**PROBLEM TO WORK ON**
Please copy out the lines below, changing "14 000 евра" to "14.000 евра" and keeping everything else as it is. Leave the pictures out.

**STUDY MATERIAL**
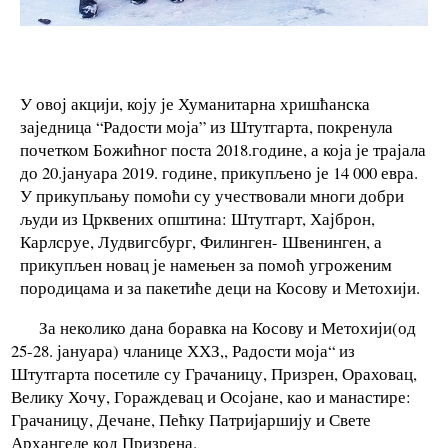
У овој акцији, коју је Хуманитарна хришћанска
заједница “Радости моја” из Штутгарта, покренула
почетком Божићног поста 2018.године, а која је трајала
до 20.јануара 2019. године, прикупљено је 14 000 евра.
У прикупљању помоћи су учествовали многи добри
људи из Црквених општина: Штутгарт, Хајброн,
Карлсруе, Лудвигсбург, Филинген- Швенинген, а
прикупљен новац је намењен за помоћ угроженим
породицама и за пакетиће деци на Косову и Метохији.
За неколико дана боравка на Косову и Метохији(од
25-28. јануара) чланице ХХЗ,, Радости моја“ из
Штутгарта посетиле су Грачаницу, Призрен, Ораховац,
Велику Хочу, Гораждевац и Осојане, као и манастире:
Грачаницу, Дечане, Пећку Патријаршију и Свете
Архангеле код Призрена.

**TASK SOLUTION**
У овој акцији, коју је Хуманитарна хришћанска
заједница “Радости моја” из Штутгарта, покренула
почетком Божићног поста 2018.године, а која је трајала
до 20.јануара 2019. године, прикупљено је 14.000 евра.
У прикупљању помоћи су учествовали многи добри
људи из Црквених општина: Штутгарт, Хајброн,
Карлсруе, Лудвигсбург, Филинген- Швенинген, а
прикупљен новац је намењен за помоћ угроженим
породицама и за пакетиће деци на Косову и Метохији.
За неколико дана боравка на Косову и Метохији(од
25-28. јануара) чланице ХХЗ,, Радости моја“ из
Штутгарта посетиле су Грачаницу, Призрен, Ораховац,
Велику Хочу, Гораждевац и Осојане, као и манастире:
Грачаницу, Дечане, Пећку Патријаршију и Свете
Архангеле код Призрена.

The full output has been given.